Des modèles tels que celui du professeur De Maeseneer tentent de rendre les régions responsables par le biais d'une subvention fédérale fixe. Le problème ici est que cette autonomisation se concentre sur les collectivités fédérées, alors que ce sont les groupes professionnels, les hôpitaux, les décideurs politiques,... qui doivent être appelés à rendre des comptes si nécessaire, et ce, quelle que soit la langue maternelle parlée ou l'identité supposée. Dans le cas contraire, nous risquons tous de tomber dans le piège nationaliste, car la solidarité interpersonnelle entre les gens serait en fait remplacée par la solidarité entre les régions, alors que "le" Flamand n'existe par plus que "le" Wallon ou "le" Bruxellois", et certainement pas pour une maladie ou son traitement.

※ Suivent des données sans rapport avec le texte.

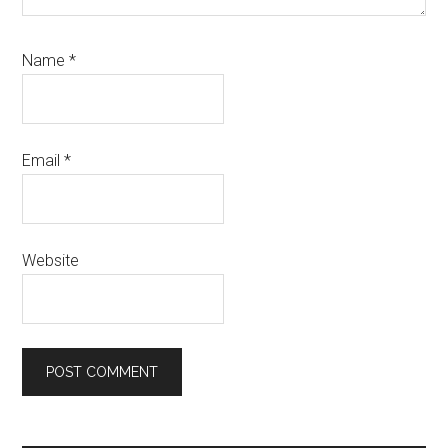
Name
*
Email
*
Website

Il est bien connu que nous plaidons pour une refédéralisation. Il faudrait que ce mouvement aille de pair avec une autorité fédérale plus forte au sein d'une structure étatique plus simple, dotée d'une hiérarchie des normes. Cela signifie que le gouvernement fédéral doit pouvoir intervenir si les régions ne respectent pas les règles en matière de gaspillages, de soins de santé préventifs, de quotas de médecins diplômés, etc... ce qui n'est pas possible aujourd'hui. En outre, le personnel politique fédéral doit être stimulé structurellement et institutionnellement à prendre en compte les préoccupations des électeurs de tout le pays. Le meilleur moyen d'y parvenir est de passer par une circonscription fédérale ou des cartels de fédéraux partis . L'unité de commandement exige également l'unité de l'électorat.